Data entries
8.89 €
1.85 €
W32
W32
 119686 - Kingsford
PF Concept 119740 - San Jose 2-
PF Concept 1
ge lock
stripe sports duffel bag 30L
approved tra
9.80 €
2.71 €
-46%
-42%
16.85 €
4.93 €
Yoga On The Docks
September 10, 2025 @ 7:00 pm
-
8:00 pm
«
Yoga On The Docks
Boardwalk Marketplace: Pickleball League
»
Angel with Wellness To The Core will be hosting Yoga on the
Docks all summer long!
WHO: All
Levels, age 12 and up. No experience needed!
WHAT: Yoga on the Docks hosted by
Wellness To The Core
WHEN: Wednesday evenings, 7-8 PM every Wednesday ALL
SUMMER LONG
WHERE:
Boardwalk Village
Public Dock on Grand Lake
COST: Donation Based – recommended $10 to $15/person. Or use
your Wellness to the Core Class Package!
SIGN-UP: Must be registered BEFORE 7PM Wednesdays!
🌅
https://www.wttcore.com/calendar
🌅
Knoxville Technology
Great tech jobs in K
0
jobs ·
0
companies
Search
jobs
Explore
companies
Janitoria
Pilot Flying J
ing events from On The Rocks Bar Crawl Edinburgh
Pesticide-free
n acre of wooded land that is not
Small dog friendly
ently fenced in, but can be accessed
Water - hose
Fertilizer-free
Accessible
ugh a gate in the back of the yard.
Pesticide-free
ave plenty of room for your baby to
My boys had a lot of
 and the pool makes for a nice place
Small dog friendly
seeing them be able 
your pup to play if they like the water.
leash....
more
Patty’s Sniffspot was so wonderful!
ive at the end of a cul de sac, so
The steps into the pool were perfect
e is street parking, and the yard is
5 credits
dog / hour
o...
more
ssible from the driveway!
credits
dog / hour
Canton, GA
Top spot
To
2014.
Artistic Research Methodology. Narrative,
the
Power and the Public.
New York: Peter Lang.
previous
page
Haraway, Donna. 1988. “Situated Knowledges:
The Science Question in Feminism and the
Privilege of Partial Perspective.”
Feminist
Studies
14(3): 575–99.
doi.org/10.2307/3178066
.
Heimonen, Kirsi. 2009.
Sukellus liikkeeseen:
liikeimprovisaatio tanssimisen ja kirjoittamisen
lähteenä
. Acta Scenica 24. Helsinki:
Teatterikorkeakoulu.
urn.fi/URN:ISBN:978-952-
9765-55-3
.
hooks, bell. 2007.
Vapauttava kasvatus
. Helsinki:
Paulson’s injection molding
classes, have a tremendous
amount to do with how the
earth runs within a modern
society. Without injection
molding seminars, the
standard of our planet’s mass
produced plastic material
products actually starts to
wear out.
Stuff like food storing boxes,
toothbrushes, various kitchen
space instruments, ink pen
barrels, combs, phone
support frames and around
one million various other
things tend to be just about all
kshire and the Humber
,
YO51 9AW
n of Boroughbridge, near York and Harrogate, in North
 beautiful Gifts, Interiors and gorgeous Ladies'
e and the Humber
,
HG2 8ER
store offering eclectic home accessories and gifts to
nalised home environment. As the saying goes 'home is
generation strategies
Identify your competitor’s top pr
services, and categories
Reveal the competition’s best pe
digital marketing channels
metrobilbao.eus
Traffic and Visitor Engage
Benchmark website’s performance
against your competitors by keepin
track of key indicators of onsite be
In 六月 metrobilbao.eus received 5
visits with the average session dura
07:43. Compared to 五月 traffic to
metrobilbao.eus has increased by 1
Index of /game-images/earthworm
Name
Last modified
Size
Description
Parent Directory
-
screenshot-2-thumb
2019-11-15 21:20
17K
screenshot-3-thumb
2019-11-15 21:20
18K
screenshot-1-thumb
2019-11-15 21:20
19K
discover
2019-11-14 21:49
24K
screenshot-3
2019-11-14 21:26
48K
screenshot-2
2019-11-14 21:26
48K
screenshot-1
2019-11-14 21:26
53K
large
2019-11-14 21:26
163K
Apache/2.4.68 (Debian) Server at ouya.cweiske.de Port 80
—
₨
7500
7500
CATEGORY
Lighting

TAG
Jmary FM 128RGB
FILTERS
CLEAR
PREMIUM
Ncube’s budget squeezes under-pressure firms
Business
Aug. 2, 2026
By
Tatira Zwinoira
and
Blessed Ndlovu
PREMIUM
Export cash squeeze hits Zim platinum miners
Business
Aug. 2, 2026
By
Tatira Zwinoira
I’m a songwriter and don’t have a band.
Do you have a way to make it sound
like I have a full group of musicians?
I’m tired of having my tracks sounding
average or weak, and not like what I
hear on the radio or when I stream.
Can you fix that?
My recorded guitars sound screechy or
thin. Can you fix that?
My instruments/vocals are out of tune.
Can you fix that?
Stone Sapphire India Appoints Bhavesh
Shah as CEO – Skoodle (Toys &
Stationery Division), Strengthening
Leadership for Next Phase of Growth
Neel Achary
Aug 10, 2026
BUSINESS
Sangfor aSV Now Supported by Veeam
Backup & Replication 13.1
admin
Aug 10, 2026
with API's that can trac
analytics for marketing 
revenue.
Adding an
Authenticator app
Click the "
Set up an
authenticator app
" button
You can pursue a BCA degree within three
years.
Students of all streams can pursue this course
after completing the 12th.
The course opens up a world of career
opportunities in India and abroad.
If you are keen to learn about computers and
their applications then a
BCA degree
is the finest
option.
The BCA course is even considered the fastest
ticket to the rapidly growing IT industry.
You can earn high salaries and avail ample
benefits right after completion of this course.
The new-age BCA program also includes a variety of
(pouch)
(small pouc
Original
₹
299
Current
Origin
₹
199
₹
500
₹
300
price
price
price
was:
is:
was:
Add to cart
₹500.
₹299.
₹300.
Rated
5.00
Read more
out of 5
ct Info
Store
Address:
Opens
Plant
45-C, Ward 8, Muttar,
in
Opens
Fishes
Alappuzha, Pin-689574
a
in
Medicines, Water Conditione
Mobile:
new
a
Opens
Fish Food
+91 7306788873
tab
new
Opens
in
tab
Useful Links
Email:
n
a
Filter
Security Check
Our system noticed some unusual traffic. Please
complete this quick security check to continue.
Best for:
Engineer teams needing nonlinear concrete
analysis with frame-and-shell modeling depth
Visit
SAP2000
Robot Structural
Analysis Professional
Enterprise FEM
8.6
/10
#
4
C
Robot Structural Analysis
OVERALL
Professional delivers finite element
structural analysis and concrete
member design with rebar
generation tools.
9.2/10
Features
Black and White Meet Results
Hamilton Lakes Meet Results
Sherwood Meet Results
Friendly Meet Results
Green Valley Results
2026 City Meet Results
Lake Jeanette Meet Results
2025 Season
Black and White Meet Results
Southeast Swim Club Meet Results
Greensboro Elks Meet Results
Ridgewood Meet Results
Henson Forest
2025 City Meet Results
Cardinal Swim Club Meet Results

Problem description. Each line of the data must be set down again as it is.

Solution to the exercise.
8.89 €
1.85 €
W32
W32
 119686 - Kingsford
PF Concept 119740 - San Jose 2-
PF Concept 1
ge lock
stripe sports duffel bag 30L
approved tra
9.80 €
2.71 €
-46%
-42%
16.85 €
4.93 €
Yoga On The Docks
September 10, 2025 @ 7:00 pm
-
8:00 pm
«
Yoga On The Docks
Boardwalk Marketplace: Pickleball League
»
Angel with Wellness To The Core will be hosting Yoga on the
Docks all summer long!
WHO: All
Levels, age 12 and up. No experience needed!
WHAT: Yoga on the Docks hosted by
Wellness To The Core
WHEN: Wednesday evenings, 7-8 PM every Wednesday ALL
SUMMER LONG
WHERE:
Boardwalk Village
Public Dock on Grand Lake
COST: Donation Based – recommended $10 to $15/person. Or use
your Wellness to the Core Class Package!
SIGN-UP: Must be registered BEFORE 7PM Wednesdays!
🌅
https://www.wttcore.com/calendar
🌅
Knoxville Technology
Great tech jobs in K
0
jobs ·
0
companies
Search
jobs
Explore
companies
Janitoria
Pilot Flying J
ing events from On The Rocks Bar Crawl Edinburgh
Pesticide-free
n acre of wooded land that is not
Small dog friendly
ently fenced in, but can be accessed
Water - hose
Fertilizer-free
Accessible
ugh a gate in the back of the yard.
Pesticide-free
ave plenty of room for your baby to
My boys had a lot of
 and the pool makes for a nice place
Small dog friendly
seeing them be able 
your pup to play if they like the water.
leash....
more
Patty’s Sniffspot was so wonderful!
ive at the end of a cul de sac, so
The steps into the pool were perfect
e is street parking, and the yard is
5 credits
dog / hour
o...
more
ssible from the driveway!
credits
dog / hour
Canton, GA
Top spot
To
2014.
Artistic Research Methodology. Narrative,
the
Power and the Public.
New York: Peter Lang.
previous
page
Haraway, Donna. 1988. “Situated Knowledges:
The Science Question in Feminism and the
Privilege of Partial Perspective.”
Feminist
Studies
14(3): 575–99.
doi.org/10.2307/3178066
.
Heimonen, Kirsi. 2009.
Sukellus liikkeeseen:
liikeimprovisaatio tanssimisen ja kirjoittamisen
lähteenä
. Acta Scenica 24. Helsinki:
Teatterikorkeakoulu.
urn.fi/URN:ISBN:978-952-
9765-55-3
.
hooks, bell. 2007.
Vapauttava kasvatus
. Helsinki:
Paulson’s injection molding
classes, have a tremendous
amount to do with how the
earth runs within a modern
society. Without injection
molding seminars, the
standard of our planet’s mass
produced plastic material
products actually starts to
wear out.
Stuff like food storing boxes,
toothbrushes, various kitchen
space instruments, ink pen
barrels, combs, phone
support frames and around
one million various other
things tend to be just about all
kshire and the Humber
,
YO51 9AW
n of Boroughbridge, near York and Harrogate, in North
 beautiful Gifts, Interiors and gorgeous Ladies'
e and the Humber
,
HG2 8ER
store offering eclectic home accessories and gifts to
nalised home environment. As the saying goes 'home is
generation strategies
Identify your competitor’s top pr
services, and categories
Reveal the competition’s best pe
digital marketing channels
metrobilbao.eus
Traffic and Visitor Engage
Benchmark website’s performance
against your competitors by keepin
track of key indicators of onsite be
In 六月 metrobilbao.eus received 5
visits with the average session dura
07:43. Compared to 五月 traffic to
metrobilbao.eus has increased by 1
Index of /game-images/earthworm
Name
Last modified
Size
Description
Parent Directory
-
screenshot-2-thumb
2019-11-15 21:20
17K
screenshot-3-thumb
2019-11-15 21:20
18K
screenshot-1-thumb
2019-11-15 21:20
19K
discover
2019-11-14 21:49
24K
screenshot-3
2019-11-14 21:26
48K
screenshot-2
2019-11-14 21:26
48K
screenshot-1
2019-11-14 21:26
53K
large
2019-11-14 21:26
163K
Apache/2.4.68 (Debian) Server at ouya.cweiske.de Port 80
—
₨
7500
7500
CATEGORY
Lighting

TAG
Jmary FM 128RGB
FILTERS
CLEAR
PREMIUM
Ncube’s budget squeezes under-pressure firms
Business
Aug. 2, 2026
By
Tatira Zwinoira
and
Blessed Ndlovu
PREMIUM
Export cash squeeze hits Zim platinum miners
Business
Aug. 2, 2026
By
Tatira Zwinoira
I’m a songwriter and don’t have a band.
Do you have a way to make it sound
like I have a full group of musicians?
I’m tired of having my tracks sounding
average or weak, and not like what I
hear on the radio or when I stream.
Can you fix that?
My recorded guitars sound screechy or
thin. Can you fix that?
My instruments/vocals are out of tune.
Can you fix that?
Stone Sapphire India Appoints Bhavesh
Shah as CEO – Skoodle (Toys &
Stationery Division), Strengthening
Leadership for Next Phase of Growth
Neel Achary
Aug 10, 2026
BUSINESS
Sangfor aSV Now Supported by Veeam
Backup & Replication 13.1
admin
Aug 10, 2026
with API's that can trac
analytics for marketing 
revenue.
Adding an
Authenticator app
Click the "
Set up an
authenticator app
" button
You can pursue a BCA degree within three
years.
Students of all streams can pursue this course
after completing the 12th.
The course opens up a world of career
opportunities in India and abroad.
If you are keen to learn about computers and
their applications then a
BCA degree
is the finest
option.
The BCA course is even considered the fastest
ticket to the rapidly growing IT industry.
You can earn high salaries and avail ample
benefits right after completion of this course.
The new-age BCA program also includes a variety of
(pouch)
(small pouc
Original
₹
299
Current
Origin
₹
199
₹
500
₹
300
price
price
price
was:
is:
was:
Add to cart
₹500.
₹299.
₹300.
Rated
5.00
Read more
out of 5
ct Info
Store
Address:
Opens
Plant
45-C, Ward 8, Muttar,
in
Opens
Fishes
Alappuzha, Pin-689574
a
in
Medicines, Water Conditione
Mobile:
new
a
Opens
Fish Food
+91 7306788873
tab
new
Opens
in
tab
Useful Links
Email:
n
a
Filter
Security Check
Our system noticed some unusual traffic. Please
complete this quick security check to continue.
Best for:
Engineer teams needing nonlinear concrete
analysis with frame-and-shell modeling depth
Visit
SAP2000
Robot Structural
Analysis Professional
Enterprise FEM
8.6
/10
#
4
C
Robot Structural Analysis
OVERALL
Professional delivers finite element
structural analysis and concrete
member design with rebar
generation tools.
9.2/10
Features
Black and White Meet Results
Hamilton Lakes Meet Results
Sherwood Meet Results
Friendly Meet Results
Green Valley Results
2026 City Meet Results
Lake Jeanette Meet Results
2025 Season
Black and White Meet Results
Southeast Swim Club Meet Results
Greensboro Elks Meet Results
Ridgewood Meet Results
Henson Forest
2025 City Meet Results
Cardinal Swim Club Meet Results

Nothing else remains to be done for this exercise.